===== Available records
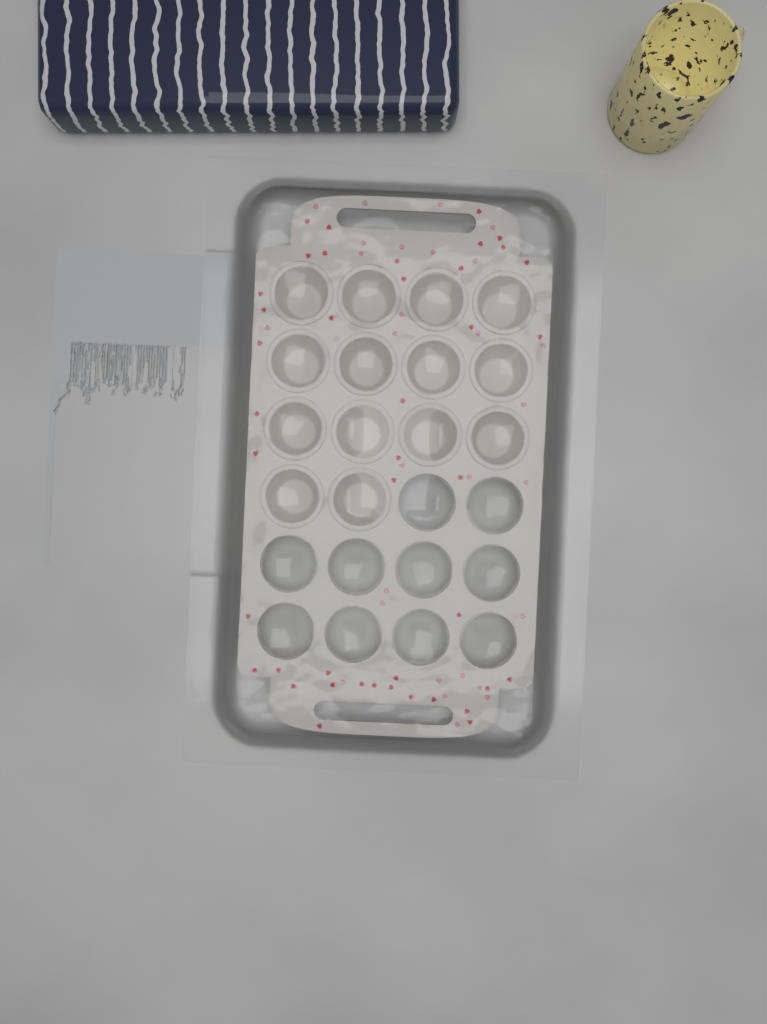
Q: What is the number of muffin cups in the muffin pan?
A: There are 14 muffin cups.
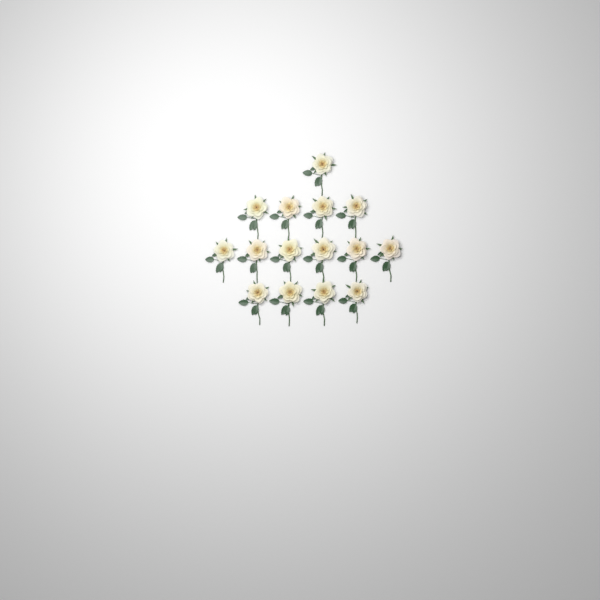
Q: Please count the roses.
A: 15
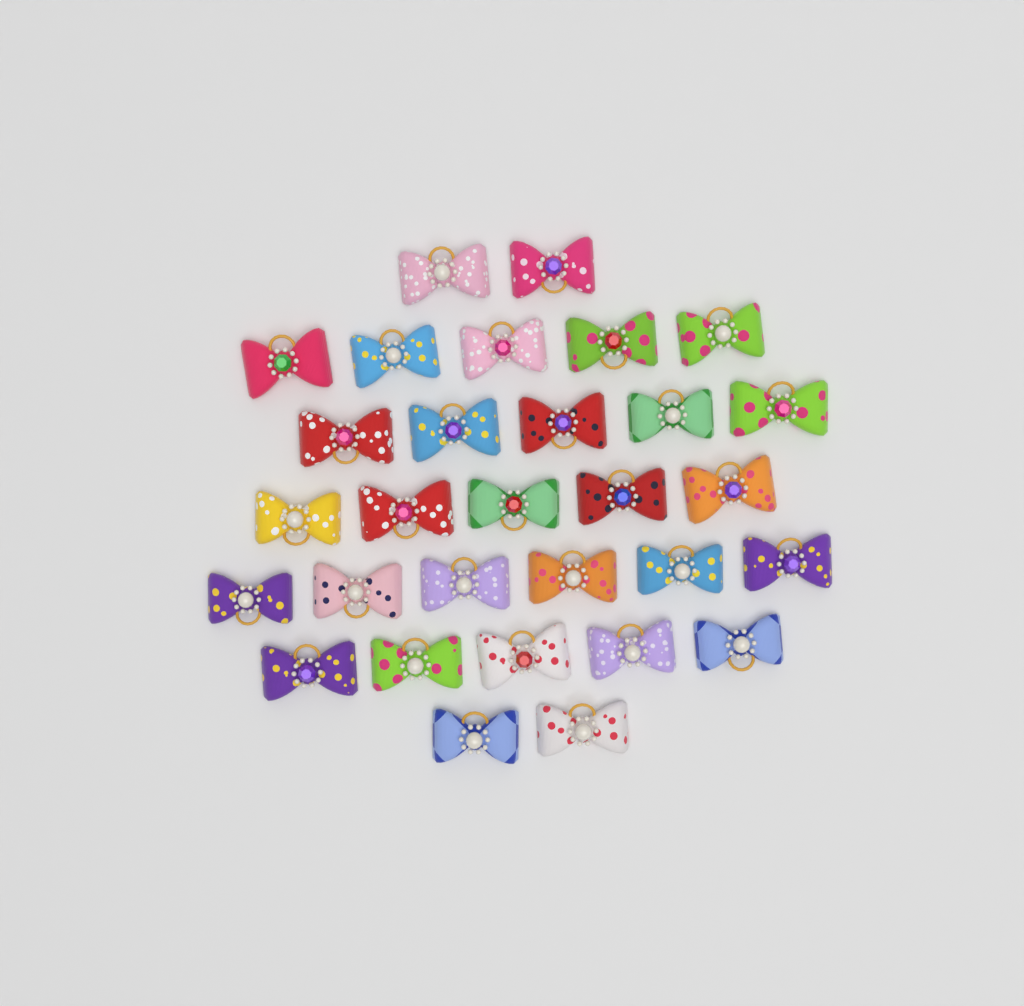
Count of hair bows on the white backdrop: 30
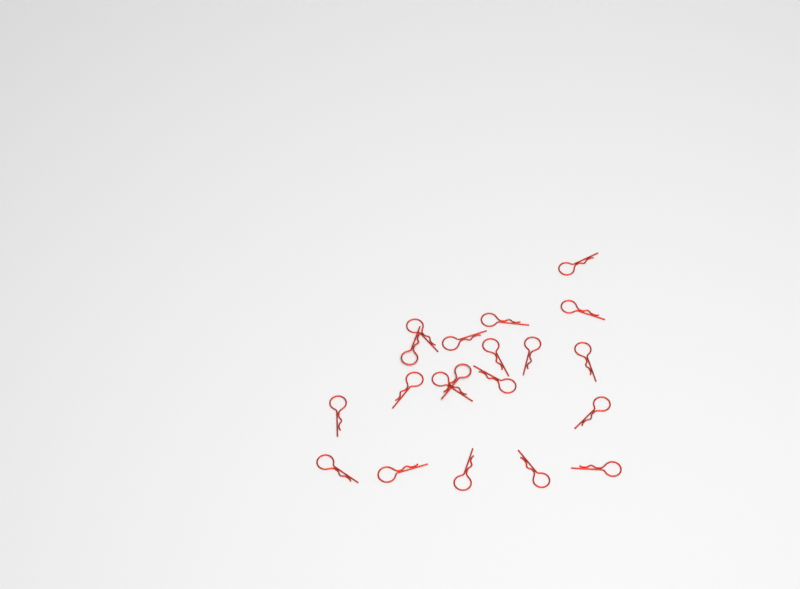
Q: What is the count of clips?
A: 20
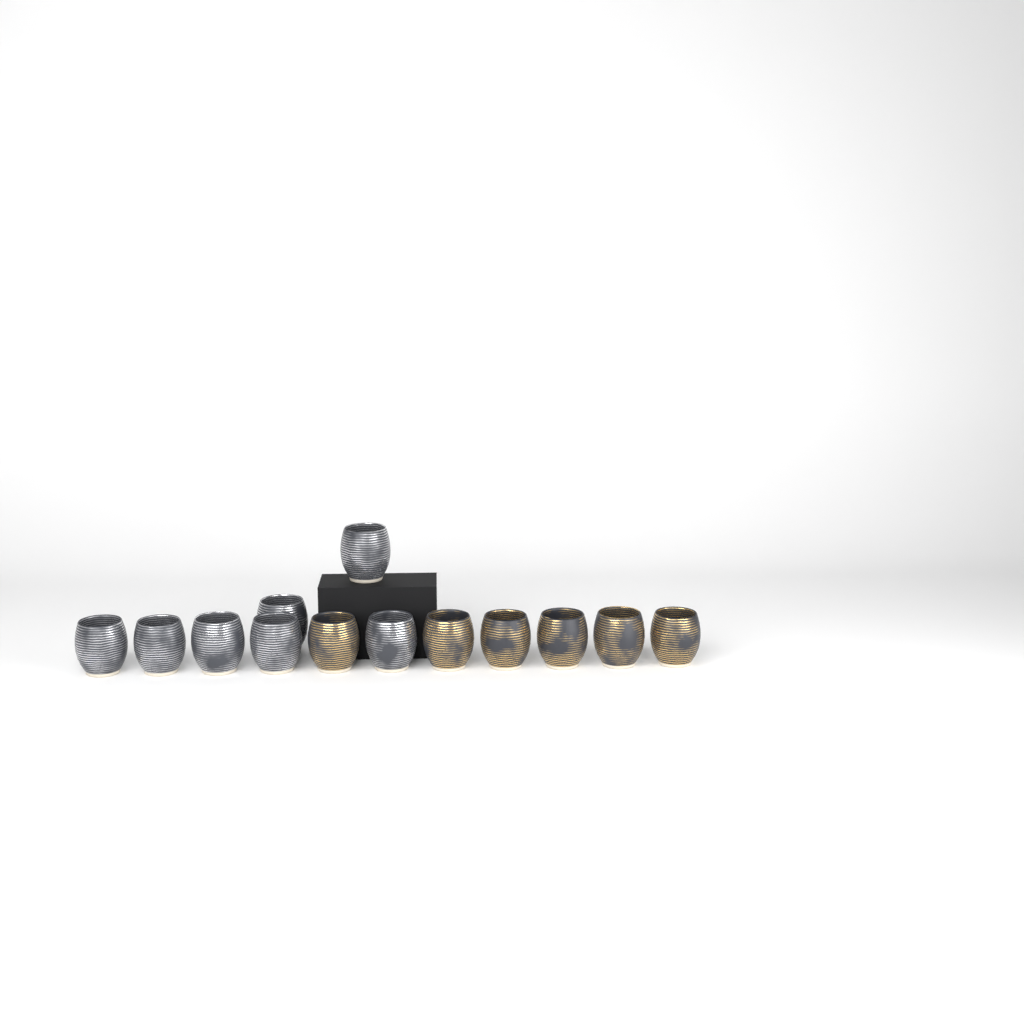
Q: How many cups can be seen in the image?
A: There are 13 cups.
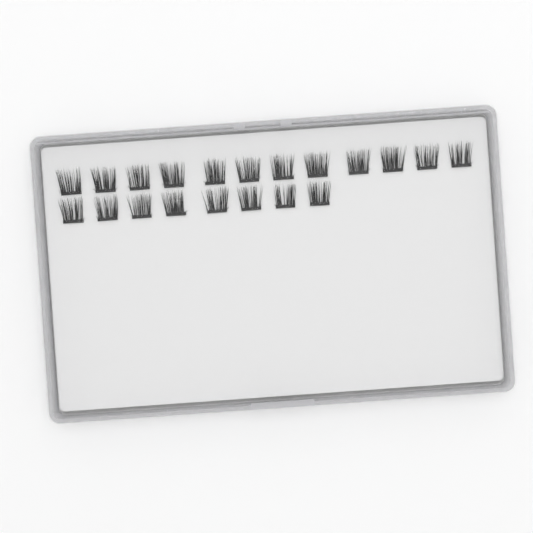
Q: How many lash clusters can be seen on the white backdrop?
==========
To be done: Put every line of the records above into a Markdown table with the columns Row and Line, numbering the rows and skipping any blank lines. Leave the pictures out.

Finished exercise:
| Row | Line |
|---|---|
| 1 | Q: What is the number of muffin cups in the muffin pan? |
| 2 | A: There are 14 muffin cups. |
| 3 | Q: Please count the roses. |
| 4 | A: 15 |
| 5 | Count of hair bows on the white backdrop: 30 |
| 6 | Q: What is the count of clips? |
| 7 | A: 20 |
| 8 | Q: How many cups can be seen in the image? |
| 9 | A: There are 13 cups. |
| 10 | Q: How many lash clusters can be seen on the white backdrop? |